Collatz Conjecture
 

I am curious, has anyone ever heard of this? Or even better, has anyone here actually tried working on it?

For those unsure of what I mean.. Pick any postive integer x. If x is odd, multiply it by 3 and add one. If x is even, divide by two. Repeat this. The conjecture states that for any number in Z+ the sequence will end in the cycle 4, 2, 1.

Absane,

It is a very interesting problem, so much so that Paul Erdos thought it was beyond the mathematics of his time. He offered one of his famous prizes to anyone who could prove it. I know it has been checked up to pretty high numbers on the computer, and that there are statistical reasons why it is probably true. You may have already known these few tidbits and I don't really know much about it, but maybe someone else can tell you more.

I have actually figured out the statistical reasoning out myself. It is funny how simple the problem is to state, even more so than Fermat's Last Theorem... but it seems to be just as hard if not harder.

I have been working on it on and off since my senior year in high school.. I am now just barely in my Junior year of college. I reduced the problem down to a summation with 2^k and binomial coeficients (you know, the whole factorial thing). Basically 2^k*(n i) + 2^g(p i) etc. If I can show this reduces again to one big 2^m summation, I will have proved it. It requires a lot. I am just wondering if anyone else has suggestions.

How much do you know about iterated functions (as in fractals)?

Shamefully, very little.

You should look it up. I worked on the conjecture for about three days last year. I figured I could use something along the lines of iterated functions. And I'll (you'll) also have to develop some techniques independently. I was learning more interesting stuff last year, and didn't pay much attention to this. But you've probably got me started again.

Why only 3 days?

I think I am close to solving it myself because I reduced it to a diophantine equation... d = 2^k*[2^alpha - Z*(k-1)]. I just have to show that in the solution set of k and alpha they are the combination needed to make the 3x+1 problem work for all odd numbers. And I think it is reasonable to assume that one can say if it works for all odd numbers, then it works for all integers in Z+ (since you can divide an even number the appropriate number of times to make it odd).

It's easy to prove that there are no other repeating cycles that contain only one odd number.
Is it possible to prove that there are no repeating cycles containing [i]n[/i] odd numbers, for any or all [i]n[/i]>1?

Ah. I lost a few days of exam reading due to examining that function. In computer science it's a well known termination problem, and termination analysis has so far been quite unable to find a good decreasing measure. I toyed with some ideas about the number of different prime factors, but it's quite difficult to get a grasp on the sucker.

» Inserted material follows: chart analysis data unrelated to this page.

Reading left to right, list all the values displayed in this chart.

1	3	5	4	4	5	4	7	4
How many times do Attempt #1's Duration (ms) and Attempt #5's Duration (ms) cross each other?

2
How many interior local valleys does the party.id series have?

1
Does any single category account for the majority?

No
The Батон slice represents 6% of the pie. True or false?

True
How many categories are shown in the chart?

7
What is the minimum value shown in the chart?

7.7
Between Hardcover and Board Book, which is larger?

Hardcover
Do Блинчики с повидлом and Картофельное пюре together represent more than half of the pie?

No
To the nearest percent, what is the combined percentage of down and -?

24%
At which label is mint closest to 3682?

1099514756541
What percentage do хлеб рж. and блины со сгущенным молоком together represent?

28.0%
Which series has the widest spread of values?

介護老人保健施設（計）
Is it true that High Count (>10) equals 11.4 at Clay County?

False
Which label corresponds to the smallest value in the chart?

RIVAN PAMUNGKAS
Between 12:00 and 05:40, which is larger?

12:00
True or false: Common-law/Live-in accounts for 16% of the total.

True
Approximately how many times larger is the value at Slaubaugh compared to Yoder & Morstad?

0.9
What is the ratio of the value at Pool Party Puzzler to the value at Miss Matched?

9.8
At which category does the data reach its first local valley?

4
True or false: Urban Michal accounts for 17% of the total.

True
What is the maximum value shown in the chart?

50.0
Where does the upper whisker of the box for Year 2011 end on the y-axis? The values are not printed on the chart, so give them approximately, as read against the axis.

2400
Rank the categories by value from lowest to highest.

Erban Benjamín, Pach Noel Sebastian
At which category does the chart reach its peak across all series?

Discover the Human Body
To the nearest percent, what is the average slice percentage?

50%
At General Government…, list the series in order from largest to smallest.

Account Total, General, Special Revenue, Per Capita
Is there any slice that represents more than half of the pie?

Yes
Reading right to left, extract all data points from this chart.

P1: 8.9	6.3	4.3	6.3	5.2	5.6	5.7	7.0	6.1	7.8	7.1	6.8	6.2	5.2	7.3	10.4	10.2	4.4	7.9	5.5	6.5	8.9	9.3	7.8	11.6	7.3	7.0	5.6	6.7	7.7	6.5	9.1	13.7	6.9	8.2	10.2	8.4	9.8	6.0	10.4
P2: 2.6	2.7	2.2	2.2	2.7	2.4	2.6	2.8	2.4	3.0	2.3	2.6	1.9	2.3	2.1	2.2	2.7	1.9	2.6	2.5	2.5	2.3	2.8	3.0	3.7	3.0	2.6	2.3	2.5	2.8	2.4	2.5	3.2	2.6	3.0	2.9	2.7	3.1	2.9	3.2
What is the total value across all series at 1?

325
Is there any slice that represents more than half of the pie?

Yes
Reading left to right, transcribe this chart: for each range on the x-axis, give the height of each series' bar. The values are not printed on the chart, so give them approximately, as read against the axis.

Does anyone know if it was shown that the number of cycles for any positive odd number is unique? That is, start with 1... the number of cycles for 1+2n for n is a positive integer, no two will have the same number of iterations to terminate at 1? I believe I just shown it to be true.

[QUOTE=Absane]Does anyone know if it was shown that the number of cycles for any positive odd number is unique? That is, start with 1... the number of cycles for 1+2n for n is a positive integer, no two will have the same number of iterations to terminate at 1? I believe I just shown it to be true.[/QUOTE]

You made a mistake then. There are infinitely many sets of odd numbers that take the same number of steps to hit 1. For example, 3 and 21, 227 and 1365, 14563 and 87381 (can you see the pattern?).

3,10,5,16,8,4,2,1

21,64,32,16,8,4,2,1

Damn you people, I'll sleep uneasy tonight, thinking about this problem again!

In relation to this problem... are there integers k and m such that 3^(k)*5=2^(m)-1?

k=1
m=4

No idea if there's any others.

[QUOTE=funkstar]I toyed with some ideas about the number of different prime factors, but it's quite difficult to get a grasp on the sucker.[/QUOTE]

I like funkstar's prime factor approach. The "even" operator continually gets rid of any factors of two. The sequence terminates when the "odd" operator gets rid of all other factors.

-Dale

[QUOTE=Pete]k=1
m=4

No idea if there's any others.[/QUOTE]

I wonder if there is a way to show it's the only solution. This is a specific case of 3^(k)*(3x+2)=2^(m)-1

Find all integer solutions.

Cancel that.. stupid idea. k is always 1.